Сверхплотный график выездных спектаклей, постоянное недосыпание, невозможность успеть отогреться вели к очевидной мысли, что возлагать надежды на какой-то «творческий рост» смешно и наивно. Такой театр, как МХАТ, отсюда представлялся не более реальным, чем висячие сады Семирамиды. При всём том на провинциальной сцене в безвестном Шадринске появлялись любопытные спектакли. Рождение их объяснялось природной одарённостью людей, сидящей в крови потребностью продемонстрировать её окружающим.
Разряжаясь, освобождаясь от неуюта кочевья, мы иногда после спектакля засиживались в фойе театра и до колик хохотали над бродячими сюжетами театральных баек. Может, и в самом деле истории были смешные, а может, и не слишком.

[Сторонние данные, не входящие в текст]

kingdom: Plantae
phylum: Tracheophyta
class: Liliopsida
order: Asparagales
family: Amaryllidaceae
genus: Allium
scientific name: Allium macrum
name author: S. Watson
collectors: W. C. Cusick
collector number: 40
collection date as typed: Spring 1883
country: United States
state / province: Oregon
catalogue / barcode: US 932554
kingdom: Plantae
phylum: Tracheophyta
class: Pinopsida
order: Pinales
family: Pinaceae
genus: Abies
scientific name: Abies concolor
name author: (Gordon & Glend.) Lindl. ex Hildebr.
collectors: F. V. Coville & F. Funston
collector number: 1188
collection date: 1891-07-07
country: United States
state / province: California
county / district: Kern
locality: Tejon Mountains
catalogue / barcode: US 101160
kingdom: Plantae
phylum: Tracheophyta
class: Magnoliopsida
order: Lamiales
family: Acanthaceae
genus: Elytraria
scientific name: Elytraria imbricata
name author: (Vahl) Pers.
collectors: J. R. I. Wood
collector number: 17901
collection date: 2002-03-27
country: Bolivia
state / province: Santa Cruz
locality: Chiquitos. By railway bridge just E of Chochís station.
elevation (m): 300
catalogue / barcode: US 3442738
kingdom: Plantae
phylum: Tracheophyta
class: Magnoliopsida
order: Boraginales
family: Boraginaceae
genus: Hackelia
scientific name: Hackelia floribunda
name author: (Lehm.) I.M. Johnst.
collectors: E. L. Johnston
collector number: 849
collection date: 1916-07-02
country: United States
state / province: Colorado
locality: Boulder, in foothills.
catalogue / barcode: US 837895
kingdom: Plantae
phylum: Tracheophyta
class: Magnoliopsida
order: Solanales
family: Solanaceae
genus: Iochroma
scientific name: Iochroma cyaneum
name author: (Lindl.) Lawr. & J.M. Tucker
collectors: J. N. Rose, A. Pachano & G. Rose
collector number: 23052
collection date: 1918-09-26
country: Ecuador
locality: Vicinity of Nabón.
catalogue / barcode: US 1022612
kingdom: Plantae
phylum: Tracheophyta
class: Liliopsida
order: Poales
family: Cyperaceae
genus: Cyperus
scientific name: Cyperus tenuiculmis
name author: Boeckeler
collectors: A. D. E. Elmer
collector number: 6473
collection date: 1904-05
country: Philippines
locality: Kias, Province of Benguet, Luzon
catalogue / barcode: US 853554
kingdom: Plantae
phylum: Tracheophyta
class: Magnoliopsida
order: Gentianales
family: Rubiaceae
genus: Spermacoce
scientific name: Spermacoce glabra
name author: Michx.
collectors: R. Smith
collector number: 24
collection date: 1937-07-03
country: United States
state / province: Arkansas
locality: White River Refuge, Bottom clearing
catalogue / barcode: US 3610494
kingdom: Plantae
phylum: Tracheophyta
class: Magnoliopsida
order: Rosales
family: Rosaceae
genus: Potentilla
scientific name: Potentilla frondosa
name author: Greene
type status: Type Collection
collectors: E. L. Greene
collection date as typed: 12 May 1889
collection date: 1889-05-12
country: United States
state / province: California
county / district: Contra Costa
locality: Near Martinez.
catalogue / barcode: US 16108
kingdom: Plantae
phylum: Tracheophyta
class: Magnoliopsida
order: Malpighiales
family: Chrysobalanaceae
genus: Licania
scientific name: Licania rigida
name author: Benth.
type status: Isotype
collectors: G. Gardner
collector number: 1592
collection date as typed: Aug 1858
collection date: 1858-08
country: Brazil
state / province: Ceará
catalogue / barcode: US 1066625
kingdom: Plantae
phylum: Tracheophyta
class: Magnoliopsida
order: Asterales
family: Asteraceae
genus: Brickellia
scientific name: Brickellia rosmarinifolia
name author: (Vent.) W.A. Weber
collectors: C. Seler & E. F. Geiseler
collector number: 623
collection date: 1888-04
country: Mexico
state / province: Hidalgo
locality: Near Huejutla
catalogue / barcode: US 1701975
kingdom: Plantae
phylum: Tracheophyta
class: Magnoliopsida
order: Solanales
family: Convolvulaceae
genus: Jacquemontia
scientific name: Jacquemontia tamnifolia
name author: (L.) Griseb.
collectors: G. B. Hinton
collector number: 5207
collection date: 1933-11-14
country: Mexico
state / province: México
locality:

Во всяком случае, театральные импровизации в тесном актёрском кругу совсем по-особому и в полный рост высвечивали натуральную силу талантов рассказчиков и заводил.
– Приехал, знаете ли, к нам в труппу актёр. Голосистый, но тупой как полено, – веселил нас самый старший из актёров, Молошников. – Ролей он не учил. Всегда просил суфлёра подкидывать ему текст. В труппе его не любили. Играл он у нас царя в пьесе, запамятовал название, простите. Ну так вот, по ходу спектакля вбегает вестник и вручает государю свиток с донесением. Поскольку текст там был написан от первого до последнего слова, мы решили над ним подшутить и подменили свиток чистой тканью. Он этот свиток вальяжно так разворачивает, глядит, а там – пусто. Он, знаете ли, шельмец, не растерялся. Протягивает свиток рядом стоящему актёру и велит: «Читай, боярин». Мы все замерли. А тому парню тоже смекалки не занимать: возвращает с поклоном обратно, разводит руками и уж так виновато и горестно говорит: «Прости, государь-батюшка, грамоте не обучен». Ну и пришлось «царю» отсебятину нести…
Главреж театра Николай Васильевич Зорин с озорным блеском в глазах мимоходом бросил мне:
– В «Наследниках Рабурдена» Золя будете у меня играть Шарлотту.